Renovated OKC Memorial & Museum to reopen Sept. 16

Monday, September 15, 2014

by Kyle Schwab

The Oklahoman

Oklahoma City bomber Timothy McVeigh’s Easter-yellow, 1977 Mercury Grand Marquis now sits in the Oklahoma City National Memorial & Museum’s newly renovated second floor.

More than 1 million artifacts and pieces of evidence are kept within the walls of the Oklahoma City National Memorial & Museum.

Whether mangled debris, broken office supplies, tattered clothing, vehicle parts or simply photographs, the museum’s mission of recovery, remembrance and education couldn’t be possible without these visual aids.

ut one key piece of evidence related to the April 19, 1995, bombing of the Alfred P. Murrah Federal Building has been hidden from the public eye for more than 19 years.

Until now.

Oklahoma City bomber Timothy McVeigh’s Easter-yellow 1977 Mercury Grand Marquis now sits in the museum’s newly renovated second floor.

This phase of the enhancements is dedicated to telling the story of the investigation and justice.

“They can watch justice happen within these walls,” Executive Director Kari Watkins said. “You can see the pieces of evidence, you can watch the stories of the trials, you can live through the trials (and) ultimately see what the jurors decide.”

Less than 80 minutes after the explosion, McVeigh was pulled over 78 miles away from the Murrah Building.

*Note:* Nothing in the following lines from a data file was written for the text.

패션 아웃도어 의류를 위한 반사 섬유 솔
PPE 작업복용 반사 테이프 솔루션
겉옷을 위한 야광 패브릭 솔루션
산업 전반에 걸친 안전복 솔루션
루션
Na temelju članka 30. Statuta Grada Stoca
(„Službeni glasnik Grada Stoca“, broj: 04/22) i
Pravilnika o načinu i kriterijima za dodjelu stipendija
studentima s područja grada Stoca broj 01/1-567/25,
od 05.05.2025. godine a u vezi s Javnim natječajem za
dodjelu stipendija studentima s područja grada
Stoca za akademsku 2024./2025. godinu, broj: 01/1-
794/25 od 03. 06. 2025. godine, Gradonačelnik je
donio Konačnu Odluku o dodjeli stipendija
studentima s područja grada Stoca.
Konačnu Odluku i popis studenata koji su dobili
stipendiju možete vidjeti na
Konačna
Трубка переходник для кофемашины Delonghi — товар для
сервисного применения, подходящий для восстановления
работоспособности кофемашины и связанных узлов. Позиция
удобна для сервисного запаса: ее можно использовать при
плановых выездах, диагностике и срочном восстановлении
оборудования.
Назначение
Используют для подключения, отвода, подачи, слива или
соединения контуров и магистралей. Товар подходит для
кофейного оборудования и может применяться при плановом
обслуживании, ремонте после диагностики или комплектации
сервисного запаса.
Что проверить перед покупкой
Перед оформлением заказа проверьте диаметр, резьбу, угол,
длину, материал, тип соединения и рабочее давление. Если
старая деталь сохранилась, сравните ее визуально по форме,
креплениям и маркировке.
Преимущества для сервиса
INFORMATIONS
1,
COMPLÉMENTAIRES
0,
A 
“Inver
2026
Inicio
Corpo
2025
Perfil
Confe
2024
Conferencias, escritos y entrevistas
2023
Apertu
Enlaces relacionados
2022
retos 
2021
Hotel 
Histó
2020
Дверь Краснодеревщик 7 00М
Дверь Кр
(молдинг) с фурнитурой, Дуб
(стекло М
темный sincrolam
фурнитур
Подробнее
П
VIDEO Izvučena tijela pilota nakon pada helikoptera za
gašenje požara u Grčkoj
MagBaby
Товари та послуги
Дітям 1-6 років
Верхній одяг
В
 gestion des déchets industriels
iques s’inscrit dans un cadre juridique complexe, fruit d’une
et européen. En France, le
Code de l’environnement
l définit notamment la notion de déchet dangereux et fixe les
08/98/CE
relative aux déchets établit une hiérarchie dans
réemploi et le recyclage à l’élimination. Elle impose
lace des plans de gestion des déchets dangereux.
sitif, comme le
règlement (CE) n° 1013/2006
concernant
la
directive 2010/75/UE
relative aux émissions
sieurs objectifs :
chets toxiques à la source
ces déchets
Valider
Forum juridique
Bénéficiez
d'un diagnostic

He was stopped north of Perry for driving without a license plate.

In addition to the car, visitors can see the items McVeigh had on him during the traffic stop. His Glock .45-caliber handgun, a knife and his driver’s license are displayed in front of the car.

He was arrested on traffic and weapons offenses. Investigators realized he was the bomber a few days later.

“It was the key piece of evidence and the turning point that made the story whole,” Watkins said pointing to the car, still in its original state, dings, bumps, and without the car tag.

The vehicle had been stored at an FBI warehouse until a few years back, she said. The museum then took control of the car with one problem: getting it into the building.

Luckily, another part of the enhancements helped with this problem.

A 40-foot, glass overlook now creates a seamless connection between the museum and the memorial outside.